エル=シオン:「守っているのではない。待っているんだ。」


アリス:「待ってる?」


エル=シオン:「――“君”をだよ。アリス。」


空間が波打つ。

エル=シオンの背後から、光が溢れ、まるで神話が再生されるように“原初の創造”が広がった。

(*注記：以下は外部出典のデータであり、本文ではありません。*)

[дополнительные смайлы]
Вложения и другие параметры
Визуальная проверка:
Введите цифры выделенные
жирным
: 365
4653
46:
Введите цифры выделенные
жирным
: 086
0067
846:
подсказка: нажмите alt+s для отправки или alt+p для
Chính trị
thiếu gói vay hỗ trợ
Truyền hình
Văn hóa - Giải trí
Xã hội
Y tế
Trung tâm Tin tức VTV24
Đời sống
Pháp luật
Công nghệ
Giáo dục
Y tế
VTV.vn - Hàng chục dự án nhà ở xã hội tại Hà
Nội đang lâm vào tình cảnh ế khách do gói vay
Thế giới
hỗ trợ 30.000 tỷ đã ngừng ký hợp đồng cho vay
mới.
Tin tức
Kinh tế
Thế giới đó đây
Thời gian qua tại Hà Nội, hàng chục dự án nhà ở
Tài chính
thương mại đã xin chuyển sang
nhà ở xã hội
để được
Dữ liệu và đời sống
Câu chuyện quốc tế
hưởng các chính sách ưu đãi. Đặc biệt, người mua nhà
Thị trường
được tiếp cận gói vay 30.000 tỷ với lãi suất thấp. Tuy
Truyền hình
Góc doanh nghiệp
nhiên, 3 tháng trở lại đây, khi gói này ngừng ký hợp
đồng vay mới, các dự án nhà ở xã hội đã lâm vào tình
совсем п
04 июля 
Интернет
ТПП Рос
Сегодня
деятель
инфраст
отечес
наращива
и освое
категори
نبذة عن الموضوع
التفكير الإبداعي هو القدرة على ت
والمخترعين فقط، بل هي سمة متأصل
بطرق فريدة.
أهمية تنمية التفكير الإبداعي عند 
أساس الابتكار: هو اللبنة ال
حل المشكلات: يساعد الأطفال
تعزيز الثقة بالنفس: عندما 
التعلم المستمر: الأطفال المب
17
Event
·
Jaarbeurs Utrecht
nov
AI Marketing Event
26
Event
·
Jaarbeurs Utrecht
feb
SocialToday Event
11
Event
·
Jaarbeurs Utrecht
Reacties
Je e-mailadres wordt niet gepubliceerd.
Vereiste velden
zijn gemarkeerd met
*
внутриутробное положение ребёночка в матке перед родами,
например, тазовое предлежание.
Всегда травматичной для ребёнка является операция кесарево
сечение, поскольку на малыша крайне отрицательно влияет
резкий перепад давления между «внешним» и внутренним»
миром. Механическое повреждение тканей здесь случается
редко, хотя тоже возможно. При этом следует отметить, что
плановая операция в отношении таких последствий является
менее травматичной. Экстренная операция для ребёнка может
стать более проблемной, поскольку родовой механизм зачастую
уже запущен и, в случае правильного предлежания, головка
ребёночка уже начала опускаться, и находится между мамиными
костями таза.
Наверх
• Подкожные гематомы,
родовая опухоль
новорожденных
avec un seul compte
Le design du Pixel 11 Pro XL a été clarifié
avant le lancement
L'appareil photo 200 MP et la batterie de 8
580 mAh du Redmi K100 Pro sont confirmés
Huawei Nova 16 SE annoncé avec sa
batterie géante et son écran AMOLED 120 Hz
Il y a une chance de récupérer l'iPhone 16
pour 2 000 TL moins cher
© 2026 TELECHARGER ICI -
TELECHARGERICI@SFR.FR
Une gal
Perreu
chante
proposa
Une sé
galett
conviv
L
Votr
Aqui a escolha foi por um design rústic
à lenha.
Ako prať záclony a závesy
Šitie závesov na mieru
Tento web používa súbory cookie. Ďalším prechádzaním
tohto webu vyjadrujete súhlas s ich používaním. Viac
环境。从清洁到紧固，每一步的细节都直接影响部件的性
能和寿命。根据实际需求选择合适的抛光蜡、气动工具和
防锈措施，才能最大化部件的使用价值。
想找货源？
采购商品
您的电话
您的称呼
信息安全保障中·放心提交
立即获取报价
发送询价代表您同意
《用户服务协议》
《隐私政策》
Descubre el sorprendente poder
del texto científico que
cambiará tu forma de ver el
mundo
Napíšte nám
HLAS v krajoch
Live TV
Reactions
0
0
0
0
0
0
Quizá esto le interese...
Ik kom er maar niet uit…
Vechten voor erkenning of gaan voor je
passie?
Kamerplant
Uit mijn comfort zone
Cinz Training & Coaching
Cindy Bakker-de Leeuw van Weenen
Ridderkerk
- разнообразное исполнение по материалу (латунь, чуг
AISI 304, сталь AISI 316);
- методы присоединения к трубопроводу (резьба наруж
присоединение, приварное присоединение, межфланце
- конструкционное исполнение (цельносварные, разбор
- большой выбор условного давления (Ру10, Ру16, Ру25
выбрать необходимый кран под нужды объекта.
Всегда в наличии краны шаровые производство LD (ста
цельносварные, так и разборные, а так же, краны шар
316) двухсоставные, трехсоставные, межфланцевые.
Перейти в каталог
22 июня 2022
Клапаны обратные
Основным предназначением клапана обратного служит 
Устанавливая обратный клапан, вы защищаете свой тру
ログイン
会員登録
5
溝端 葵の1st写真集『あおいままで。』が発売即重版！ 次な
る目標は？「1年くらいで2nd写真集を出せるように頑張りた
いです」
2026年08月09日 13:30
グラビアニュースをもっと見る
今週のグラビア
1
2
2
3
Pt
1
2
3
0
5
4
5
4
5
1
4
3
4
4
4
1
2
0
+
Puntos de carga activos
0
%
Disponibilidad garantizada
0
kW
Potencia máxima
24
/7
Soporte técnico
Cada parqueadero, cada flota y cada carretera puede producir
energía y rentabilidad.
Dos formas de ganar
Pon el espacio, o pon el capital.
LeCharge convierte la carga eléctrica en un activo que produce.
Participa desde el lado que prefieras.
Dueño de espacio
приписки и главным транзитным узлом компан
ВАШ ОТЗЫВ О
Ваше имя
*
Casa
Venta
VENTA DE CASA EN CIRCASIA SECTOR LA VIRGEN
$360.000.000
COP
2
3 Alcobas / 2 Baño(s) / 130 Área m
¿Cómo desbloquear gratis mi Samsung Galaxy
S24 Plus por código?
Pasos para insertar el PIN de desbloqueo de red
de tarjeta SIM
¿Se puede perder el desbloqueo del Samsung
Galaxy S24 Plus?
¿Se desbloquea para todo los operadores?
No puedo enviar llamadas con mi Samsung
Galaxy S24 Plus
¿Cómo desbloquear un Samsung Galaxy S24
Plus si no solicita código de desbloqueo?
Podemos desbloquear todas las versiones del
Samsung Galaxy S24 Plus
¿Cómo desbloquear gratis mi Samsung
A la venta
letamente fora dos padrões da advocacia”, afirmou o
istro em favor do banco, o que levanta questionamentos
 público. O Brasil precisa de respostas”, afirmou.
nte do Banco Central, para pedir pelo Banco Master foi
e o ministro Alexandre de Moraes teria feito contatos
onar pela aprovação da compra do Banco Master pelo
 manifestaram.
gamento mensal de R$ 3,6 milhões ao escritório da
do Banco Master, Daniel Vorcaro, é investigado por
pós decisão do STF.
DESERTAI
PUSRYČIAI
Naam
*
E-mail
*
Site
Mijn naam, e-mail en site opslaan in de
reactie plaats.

浮かび上がるのは、いくつもの世界の記憶――滅びの断片。


エル=シオン:「君が“自由”を選んだことで、世界は動き始めた。

だがその代償として、理は崩壊しつつある。

いま君が歩む未来は、神々が再び“創造”を試みるきっかけになる。」


アリス:「つまり、私の存在が次の創世を呼ぶって言うの?」


エル=シオン:「そう。だから私は君を止めなければならない。

――“創世の継承者”としての責務を果たすために。」


その瞬間、空間が砕け散り、アリスとエル=シオンの間に重力波が走る。

アリスの背後では、ディネ、サラ、ノームが防御魔法陣を展開する。


アリス:「やっぱり、避けられないのね。

私たちは、“生きるため”に戦う!」


エル=シオン:「そして私は、“終わらせるため”に戦う!」


アリスが聖剣を振るう。

刃が空気を裂き、光が走る。

その光が触れた瞬間、無数の時空層が解け、過去の世界が幾重にも重なって見えた。


ディネ:「アリス! 空間が分裂してる!」


ノーム:「“時間干渉”です! 彼は……世界の時間そのものを操っている!」


サラ:「あたしたちの魔力、通じない!?」


エル=シオン:「これが“創世の理”――神々が生み出した最初の魔法。

空間も、命も、時間さえも、ただの数式に過ぎない。」


アリス:「数式じゃないわ。

“感じること”で、私たちは世界をつないでる!」


アリスの剣が光を放ち、ディネの水の魔法が霧となって流れ、

サラの炎がその中に紅の閃光を走らせ、ノームの大地がそれを支える。


三大精霊の力がアリスに集束し、彼女の背後に**“創世の羽”**が展開される。


エル=シオン:「……それが、君の“人の進化”か。」


アリス:「違う。“絆”よ。私たちは、ひとりじゃない!」


アリスの一撃が放たれ、エル=シオンの放つ“終焉の波”と衝突。

衝撃波が時空を裂き、終焉域の地平がゆっくりと崩れ始める。